* **TASK REQUIREMENTS**:
What lines of the listing below contain the word "talib"? Copy each of them out.

*****

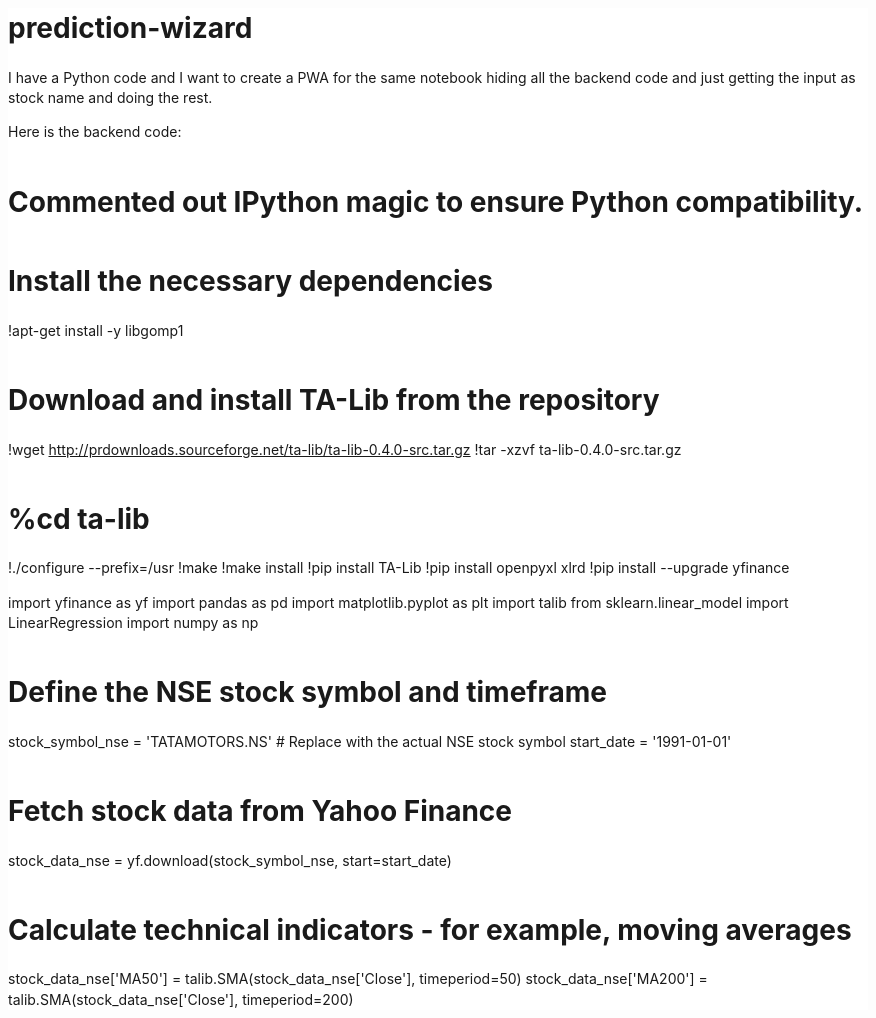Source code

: # prediction-wizard

I have a Python code and I want to create a PWA for the same notebook hiding all the backend code and just getting the input as stock name and doing the rest.

Here is the backend code:

# Commented out IPython magic to ensure Python compatibility.
# Install the necessary dependencies
!apt-get install -y libgomp1

# Download and install TA-Lib from the repository
!wget http://prdownloads.sourceforge.net/ta-lib/ta-lib-0.4.0-src.tar.gz
!tar -xzvf ta-lib-0.4.0-src.tar.gz
# %cd ta-lib
!./configure --prefix=/usr
!make
!make install
!pip install TA-Lib
!pip install openpyxl xlrd
!pip install --upgrade yfinance

import yfinance as yf
import pandas as pd
import matplotlib.pyplot as plt
import talib
from sklearn.linear_model import LinearRegression
import numpy as np

# Define the NSE stock symbol and timeframe
stock_symbol_nse = 'TATAMOTORS.NS'  # Replace with the actual NSE stock symbol
start_date = '1991-01-01'

# Fetch stock data from Yahoo Finance
stock_data_nse = yf.download(stock_symbol_nse, start=start_date)

# Calculate technical indicators - for example, moving averages
stock_data_nse['MA50'] = talib.SMA(stock_data_nse['Close'], timeperiod=50)
stock_data_nse['MA200'] = talib.SMA(stock_data_nse['Close'], timeperiod=200)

*****

* **YOUR SOLUTION**:
import talib
stock_data_nse['MA50'] = talib.SMA(stock_data_nse['Close'], timeperiod=50)
stock_data_nse['MA200'] = talib.SMA(stock_data_nse['Close'], timeperiod=200)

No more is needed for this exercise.